Como uma pedra eu dormi toda aquela tarde. E como uma pedra tivesse sido
arremessada nela, minha cabeça doía. Era ressaca. De novo. Gosto de vômito na
boca (de novo), misturado ao gosto de álcool (de novo), de fumo (de novo). E do
Eduardo (do Eduardo, enfim).
Depois que ele foi embora, dirigindo o Siena vermelho que sumiu na
esquina por trás dos prédios, o dia começou a amanhecer numa terça-feira úmida
e morna do fevereiro do Rio. Ventou, choveu, depois o sol, eu deitada no sofá
duro, velho, rasgado, eu vendo tudo isso com muito sono e nenhuma vontade (de
dormir, de estar acordada, de pular da janela, de comprar uma bicicleta) além
de ter o Eduardo.
Eu lembrava do Eduardo e isso me enjoava. Eu não queria comer nem dormir.
Eu não queria não comer, não dormir. Eu só queria me lembrar. Aquele beijo de
feijão. A barba no pescoço. O estalo na orelha enquanto subíamos no elevador.
Eu fechava os olhos pra me lembrar, não pra dormir. E por isso fui caindo no
sono até dormir, enquanto, naquele ponto devaneante entre o sonho e o real, eu
concluía com tanta certeza como eu nunca tinha tido acordada, como só naquele
estado devaneante eu era capaz de ter, que o Eduardo me amava (isso eu já
sabia), que o Júlio me amava (isso eu já sabia), que o Eduardo odiava o Júlio
porque o Júlio me amava (isso eu já sabia), que a Isabel amava o Eduardo (isso
eu talvez soubesse) e que eu só tinha amado uma vez, muito tempo atrás, num
lugar com luzes foscas, música alta, em Paraty (essa era nova). Dormi.
Acordei.
O telefone berrando. Era ele, era o Eduardo, tinha que ser, tinha que.
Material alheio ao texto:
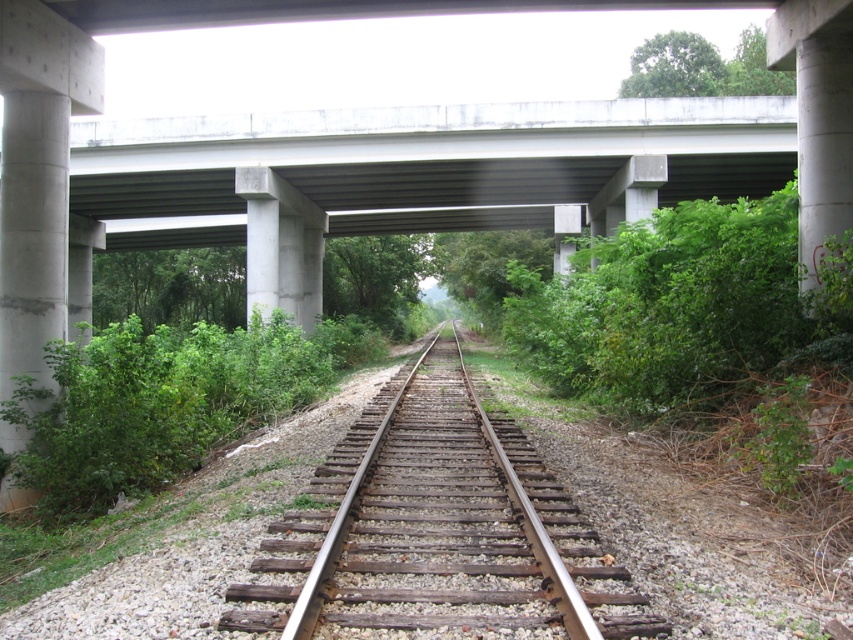
From the picture: You are a construction worker inspecting the railway area. You need to determine which object between the rusty metal train track at center and the concrete at left requires more material for maintenance. Based on their sizes, which one would need more resources?

The rusty metal train track at center is larger in size than the concrete at left, so it would require more material for maintenance.

In the scene shown: You are a construction worker assessing the railway. You need to determine if the rusty metal train track at center is positioned under the concrete at center. Based on the scene, what is the relationship between these two structures?

The rusty metal train track at center is below concrete at center, indicating that the concrete is positioned above it, likely part of the overpass structure mentioned in the scene description.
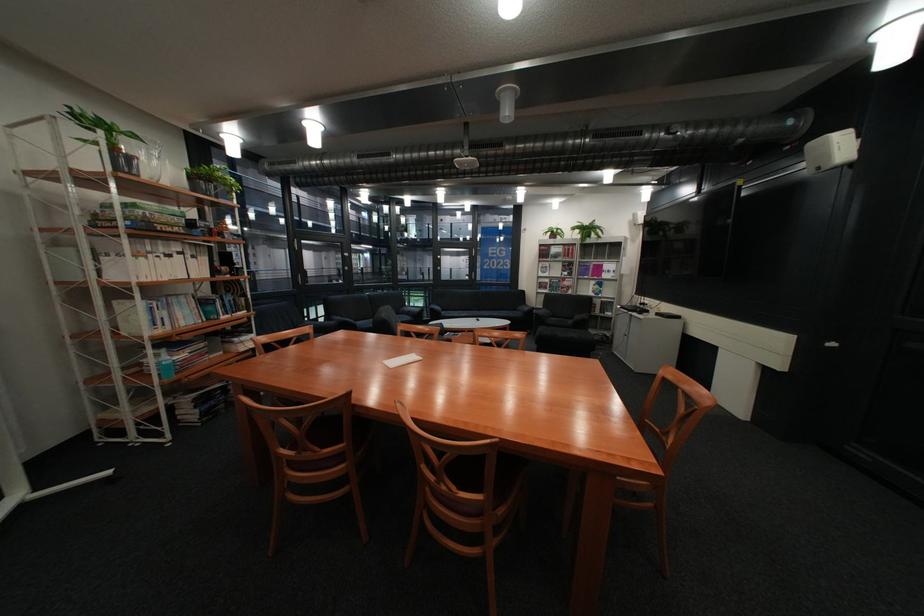
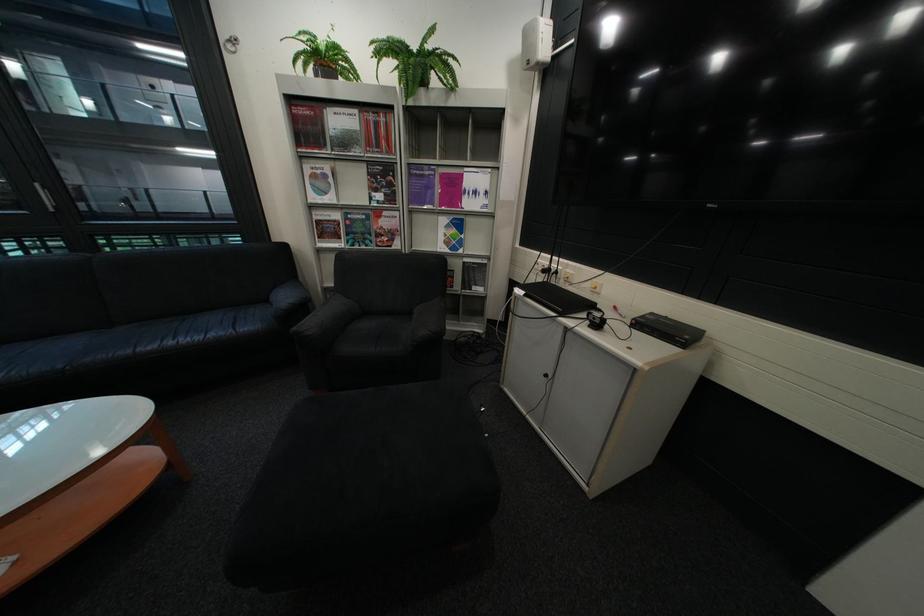
In the second image, find the point that corresponds to (x=588, y=272) in the first image.

(409, 192)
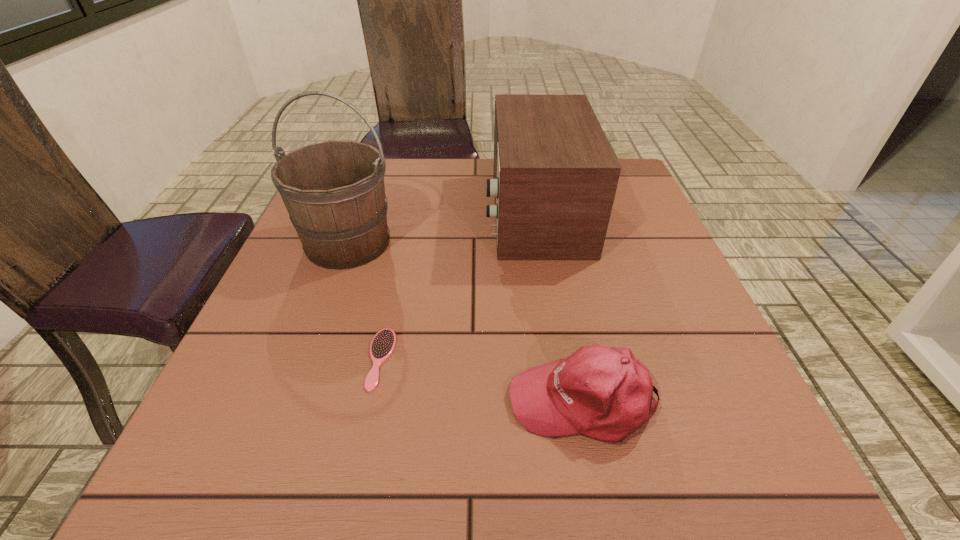
I want to click on free area in between the second tallest object and the hairbrush, so click(458, 286).

Image resolution: width=960 pixels, height=540 pixels. I want to click on empty location between the bucket and the radio receiver, so click(442, 228).

Identify which object is located as the nearest to the baseball cap. Please provide its 2D coordinates. Your answer should be formatted as a tuple, i.e. [(x, y)], where the tuple contains the x and y coordinates of a point satisfying the conditions above.

[(383, 343)]

Locate which object ranks second in proximity to the hairbrush. Please provide its 2D coordinates. Your answer should be formatted as a tuple, i.e. [(x, y)], where the tuple contains the x and y coordinates of a point satisfying the conditions above.

[(604, 393)]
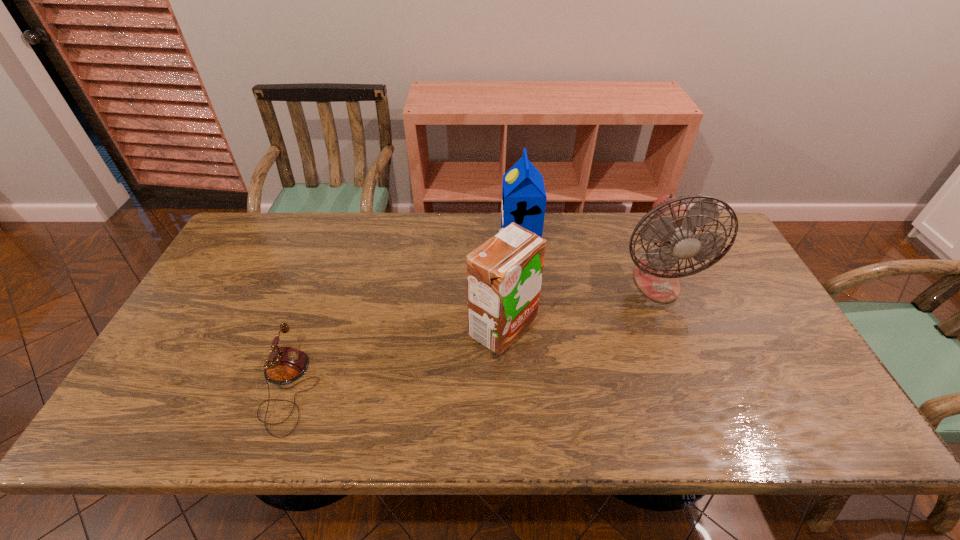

Enjoo, ansiedade, expectativa, coração pulando no peito, eu pulando do sofá,
atendendo ao telefone, dizendo:
–Alô?
O som agudo do aparelho dando linha. E
o grito irritante continuando.
Damn it!
De onde? De onde? De onde está vindo
esse barulho do hell!? Um som repetido, rasgado, cortante, serrando a minha
cabeça dolorida em duas metades duas vezes mais doloridas. E eu xingando em
inglês, em português, em turcomeno, em russo, em sírio-aramaico-quilombola, em
língua do pê (pêmer-pada, pupu-pata-pêque-papa-piuriu, paca-para-polho!!!) com
a dor incessante que aquele ruído me provocava. Eu ainda estava dormindo, foi a
única conclusão a que eu consegui chegar naquele momento. Desisti de procurar a
fonte do barulho e fui olhar as horas no meu rádio-relógio de números verdes
sobre o fundo preto. Cinco da tarde. De repente, clareza: era o interfone!
–Pronto?
...
–Claro! Claro! Claro! Sim! Sim! Claro!
...
Enjoo, ansiedade, enjoo, alegria,
enjoo, corri pra janela, enjoo, o Siena vermelho estava parado numa vaga da
Riachuelo, enjoo, nove andares entre nós, enjoo, o Eduardo tinha voltado!
Ele... veio... me... ver!
Enjoo...
Então pensei na Isabel. Eu não queria
pensar nela, mas acabei pensando. Eu também não queria a Isabel em redor, junto
de nós, de mim, do Eduardo, naquela quase noite de uma terça quase perdida.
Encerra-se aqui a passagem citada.